By Steve Lambert, The Canadian Press
WINNIPEG — Manitoba hit a key COVID-19 milestone Monday as the number of people 12 and older and fully vaccinated reached 50 per cent.
The figure for people with at least one dose was just shy of 75 per cent.
The provincial government had set both numbers as targets to be reached by the first weekend in August for further easing of public health orders. The province’s top doctor said it was encouraging to see the targets met roughly four weeks early.
“We are trending towards a post-pandemic Manitoba,” Dr. Brent Roussin, chief public health officer, said Monday.
“We are heading to a place where we are going to have public health recommendations but not restrictions.”
It is too early to start loosening rules immediately, Roussin said, because Manitoba is still emerging from a severe third wave of the pandemic.
While daily case counts have dropped. — there were 65 new cases and one death reported Monday — there were still dozens of people in intensive care, including six who had been sent to Ontario to free up bed space.
Current public health orders forbid most indoor social gatherings and cap outdoor get-togethers at 25 people. Stores are under strict capacity limits and museums, libraries and casinos remain closed.
The government also released data that shows people of colour had exponentially higher rates of infection than white people during the third wave in the spring.
Dr. Marcia Anderson, medical lead of the province’s pandemic response team, said there were a number of probable contributing factors, including more crowded housing
“These could be due to differences in housing status, income status, occupational risks, underlying chronic disease rates or other different experiences,” Anderson said.

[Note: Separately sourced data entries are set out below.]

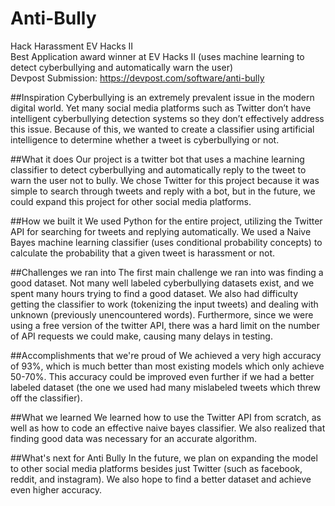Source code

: # Anti-Bully
Hack Harassment EV Hacks II  
Best Application award winner at EV Hacks II (uses machine learning to detect cyberbullying and automatically warn the user)  
Devpost Submission: https://devpost.com/software/anti-bully

##Inspiration
Cyberbullying is an extremely prevalent issue in the modern digital world. Yet many social media platforms such as Twitter don’t have intelligent cyberbullying detection systems so they don’t effectively address this issue. Because of this, we wanted to create a classifier using artificial intelligence to determine whether a tweet is cyberbullying or not.

##What it does
Our project is a twitter bot that uses a machine learning classifier to detect cyberbullying and automatically reply to the tweet to warn the user not to bully. We chose Twitter for this project because it was simple to search through tweets and reply with a bot, but in the future, we could expand this project for other social media platforms.

##How we built it
We used Python for the entire project, utilizing the Twitter API for searching for tweets and replying automatically. We used a Naive Bayes machine learning classifier (uses conditional probability concepts) to calculate the probability that a given tweet is harassment or not.

##Challenges we ran into
The first main challenge we ran into was finding a good dataset. Not many well labeled cyberbullying datasets exist, and we spent many hours trying to find a good dataset. We also had difficulty getting the classifier to work (tokenizing the input tweets) and dealing with unknown (previously unencountered words). Furthermore, since we were using a free version of the twitter API, there was a hard limit on the number of API requests we could make, causing many delays in testing.

##Accomplishments that we're proud of
We achieved a very high accuracy of 93%, which is much better than most existing models which only achieve 50-70%. This accuracy could be improved even further if we had a better labeled dataset (the one we used had many mislabeled tweets which threw off the classifier).

##What we learned
We learned how to use the Twitter API from scratch, as well as how to code an effective naive bayes classifier. We also realized that finding good data was necessary for an accurate algorithm.

##What's next for Anti Bully
In the future, we plan on expanding the model to other social media platforms besides just Twitter (such as facebook, reddit, and instagram). We also hope to find a better dataset and achieve even higher accuracy.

Aside from addressing housing and income inequality over the long term, the government should in the future consider prioritizing persons of colour for vaccination, Anderson said.
Manitoba’s vaccines were rolled out primarily by age category, starting with older people.
First Nations persons, and later Inuit and Métis people, were prioritized by lowering age groups eligible for a vaccine by 20 years. When the general public 60 and over was given the green light to get a vaccine in early April, for example, First Nations persons 40 and older became eligible.